И Демидов с темным румянцем на скулах повернул к крайним стеллажам, где стояли перечитываемые им книги: как видно, он хотел достать Библию.
– Не надо, – сказал устало Андрей. – Не надо никаких мудростей, дедушка. Все просто и примитивно, и нечему удивляться и говорить: «Ах, ах, как это возможно? Какая бесчеловечность!» И не надо устрашаться, дедушка: гражданская война, кровь… По тому, как демократы уничтожали Верховный Совет, можно надеяться, что они с поклонами отдадут народу власть? Никогда! Они будут раздирать на куски, грабить, расхищать, высасывать все соки из России еще сто лет, пока не превратят ее в мировую помойку или в кладбище радиоактивных отходов!
– Охо-хо, ты говоришь об агонии России. Я боюсь, внук, большая кровь будет гибельна для славян.
– Меня не радует быть русским рабом с гибкой спиной. Я не хочу зашнуровывать ботинки какому-нибудь американскому гауляйтеру Смиту или какому-нибудь немецкому налитому пивом Мюллеру. Меня не пугает гражданская война, дорогой дедушка. Что бы ни было, вместе со всеми… что ж… иначе – яма, гестапо и демократические гулаги, милый, дорогой дедушка…
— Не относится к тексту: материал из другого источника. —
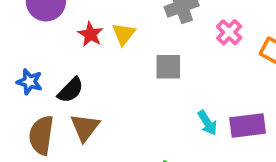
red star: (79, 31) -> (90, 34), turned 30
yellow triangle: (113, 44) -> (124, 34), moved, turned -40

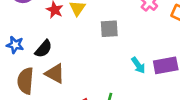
brown triangle: (85, 127) -> (55, 74), turned -35

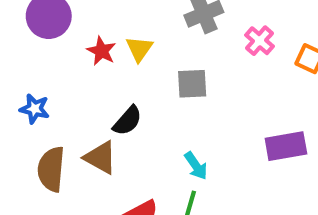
black semicircle: (44, 49) -> (127, 121), moved
cyan arrow: (138, 65) -> (196, 166), moved

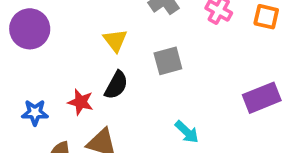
red star: (101, 51) -> (81, 102), moved
black semicircle: (127, 121) -> (116, 85), moved

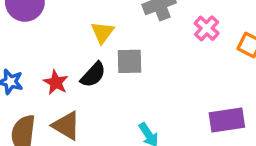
gray square: (168, 61) -> (129, 61), moved

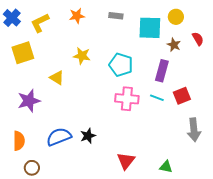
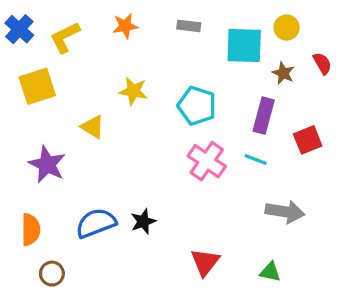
red square: (182, 96) -> (308, 140), moved
pink cross: (127, 99) -> (207, 161), turned 30
purple star: (29, 101) -> (47, 164), turned -30
gray arrow: (194, 130) -> (285, 212), moved, turned -75

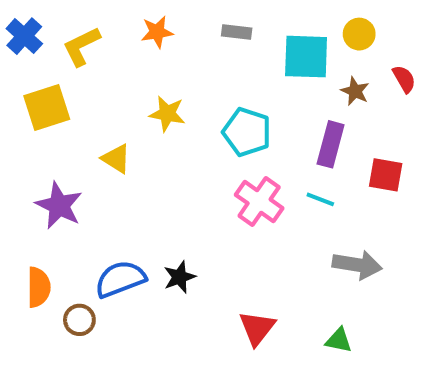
red square: (308, 140) -> (386, 175), turned 32
brown circle: (52, 274) -> (79, 320), moved

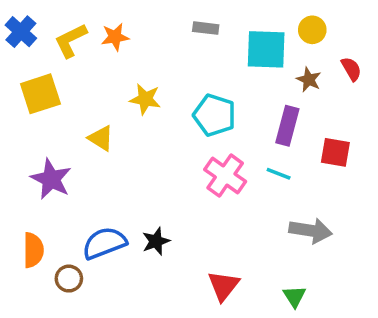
orange star: (157, 32) -> (115, 37), moved
green triangle: (339, 340) -> (294, 296), turned 45

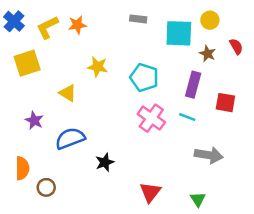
purple star: (51, 179) -> (34, 120), size x0.7
blue semicircle: (104, 243) -> (70, 138), moved

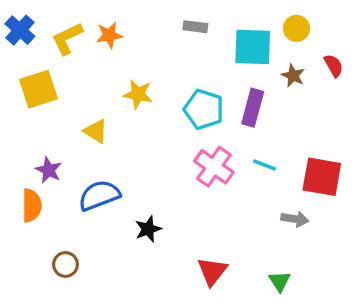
purple rectangle: (193, 85) -> (253, 108), moved
red square: (225, 103) -> (322, 177), moved, size x1.4
gray arrow: (209, 155) -> (295, 219), size x0.7
orange semicircle: (22, 168) -> (32, 205), moved

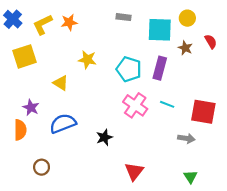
black star: (148, 229) -> (104, 137), moved
green triangle: (280, 281) -> (191, 177), moved

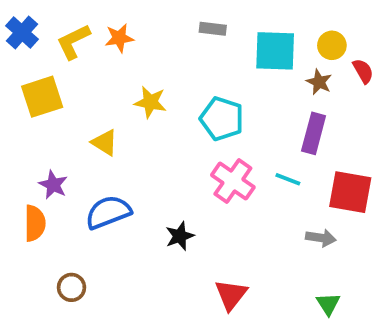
yellow circle: (187, 18) -> (332, 45), moved
purple rectangle: (160, 68) -> (314, 133), moved

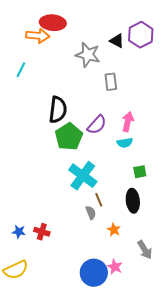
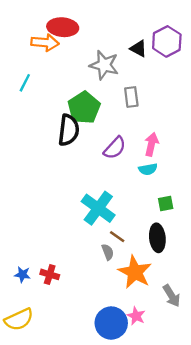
green pentagon: (69, 137) -> (84, 108), moved
brown line: (99, 200) -> (117, 237), turned -32
orange star: (114, 230) -> (135, 272), size x2.0

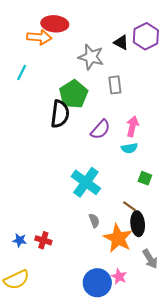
green square: (166, 203) -> (145, 178), turned 32
brown line: (117, 237) -> (129, 206), moved
black ellipse: (157, 238) -> (138, 224), moved

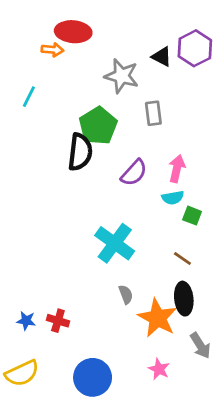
orange arrow: (39, 37) -> (52, 50), size x0.7
green square: (145, 178) -> (192, 216), moved
brown line: (129, 206) -> (182, 258), moved
blue circle: (97, 283) -> (93, 377), moved

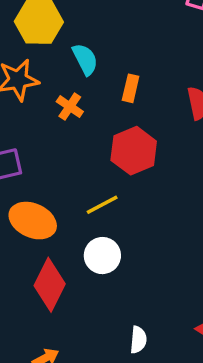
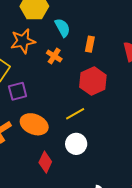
red diamond: (50, 285) -> (45, 162), size x0.7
Демидов, стоя боком у стеллажей, так и не взял книгу, взбудораженно порылся в растрепанной бороде.
– Погоди, что сей сон значит? Откуда новые эпитеты – «милый, дорогой дедушка?» Уж лучше тогда из Чехова – «милый дедушка, Константин Макарыч, и пишу тебе письмо». Ирония, мой внук, со мной ни к чему!
– Не знаю, что-то такое… не хотел… Прости, что-то не так… – признался Андрей и пощупал пальцами лоб, где, не переставая, пульсировала боль, коснулся заклеенной пластырем щеки и стиснул зубы. Комок бессильных, заледеневших в горле слез схватывал дыхание, и он договорил тускло: – Не могу забыть, дедушка…
– Если, Андрей, всю пакость сохранять в памяти, так долго не выдержишь.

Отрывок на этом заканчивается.